Claude Gosselin
Curieuse expression que d’appeler novembre le mois des morts. Leur consacrer ce premier mois d’hibernation et d’enneigement, c’est se redire que malgré le dépouillement de nos hivers intérieurs, leur mémoire survit à leur absence. Puisque la mémoire corporelle a préséance sur celle de nos cerveaux, je nous propose ce mois-ci de nous attabler avec nos morts et partager avec les vivants un mets qui goûte leur présence. Mon amie Diane, décédée en septembre, m’a éveillé à cette réalité. Alors que tous les deux nous partagions le repas de l’eucharistie sur sa petite table d’hôpital, elle m’a surpris en disant avec moi : « Prenez et mangez-en tous, ceci est mon corps livré pour vous, ceci est mon sang versé pour vous. » Soudainement, j’ai eu la certitude qu’elle s’adressait directement à ses enfants, ses petits-enfants, ses amis et amies, à moi… Alors qu’elle avait tout donné de sa vie, elle s’offrait elle-même en nourriture d’amour. Son corps devenait à la fois l’autel et l’hostie manifestant que l’amour lui survivrait dans ceux et celles qui la mangeront autrement, de cœur à cœur.
À quoi alors goûtait Diane? Je ne me souviens pas d’un mets en particulier, car à l’univers culinaire nous privilégiions davantage de partager l’univers culturel. Par contre, ces livres d’écriture qu’elle m’a offerts régulièrement depuis 35 ans me ramènent à sa présence vivante en moi. Diane goûtait le livre d’écriture à reliure cuivrée aux odeurs de peau satinée. Son corps sera dorénavant la page blanche sur laquelle reposeront mes mots.
Nous avons tous un mets ou un autre que nous rattachons à un être cher : le hachis au veau d’une maman, le gâteau aux betteraves de Cécile, le rôti de caribou d’un ami. Que ces personnes soient mortes ou encore vivantes, leurs plats donneront éternellement le goût de leur présence. Notre vie se donne dans et par notre corps. Et plus concrètement, notre mémoire gustative garde un héritage précieux de tous ces êtres que nous rencontrons. À des enfants de 4 et 6 ans à qui on demandait s’ils se rappelaient la saveur du lait de maman, la plus jeune de répondre : « Son lait goûtait maman », et l’autre de préciser, « avec un petit goût de sel »! N’est-ce pas savoureux de se survivre par notre corps donné en nourriture? Pas étonnant que le Christ se soit mis à table!

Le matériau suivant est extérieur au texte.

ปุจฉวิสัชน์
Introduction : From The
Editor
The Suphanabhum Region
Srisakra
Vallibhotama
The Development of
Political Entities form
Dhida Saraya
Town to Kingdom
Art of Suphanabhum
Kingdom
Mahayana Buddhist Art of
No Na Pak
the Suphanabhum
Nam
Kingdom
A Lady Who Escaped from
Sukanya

Que novembre soit l’occasion d’un banquet pour faire mémoire de nos êtres chers, morts ou vivants, en se cuisinant un mets qui nous les imprègne jusqu’au fond de l’âme. Pour consacrer le tout et puisque les départs font partie de notre réalité nordique, Hélène Bélanger propose à notre communauté de publier un livre de recettes rempli de tous ces êtres chers qui marquent nos vies, qu’ils soient déjà partis pour d’autres cieux ou qui, à leur temps, partiront du Yukon vers d’autres lieux. Je la laisse présenter elle-même son projet : « En ce bel automne, une idée m’est venue pour le CFC : créer un livre de recettes d’amour et de bonheur rassemblant des plats des membres de notre communauté, ainsi que de tous ceux et celles qui se sentent appelés à participer. Je lance donc un appel à tous et à toutes à proposer une recette qui vous fait sourire, qui vous rappelle une tante, une maman, qui sait, un plat qui éclaire le visage de vos enfants ou qui vous apporte simplement un peu de bonheur!
« Tout ce que vous avez à faire, c’est de m’envoyer par courriel ([email protected]) la recette avec quelques caractéristiques complémentaires : ce qu’elle signifie pour vous; une photo soit du plat, de vous, de votre famille, de votre chat, ou d’un paysage adoré; et si vous avez le goût, une pensée ou une prière qui se relie à la recette. Si l’inspiration vous manque, on demandera à Claude d’écrire quelque chose.
« Je parle ici de créer un beau livre, pas dull! Un recueil plein de joies à partager et de spiritualité. Nous avons plein d’artistes à qui on peut aussi demander de l’aide. Si certains d’entre vous voulaient se joindre à ce projet par vos talents de graphiste, d’illustrations, d’écriture, dites-le-moi, et cela agrandira notre équipe. C’est un projet à long terme que nous pourrions publier le printemps ou l’automne prochain.
« Pensez-y, un beau cadeau créé par nous, qu’on pourra offrir à ceux et celles qu’on aime et, en même temps, qui permettra d’amasser des fonds pour le CFC. Le tout sera traduit pour pouvoir le partager à plus grande échelle. Au plaisir de vous lire, et de me réjouir de vos suggestions! Hélène Bélanger (633-3314). »
Alors, à table les vivants et les morts!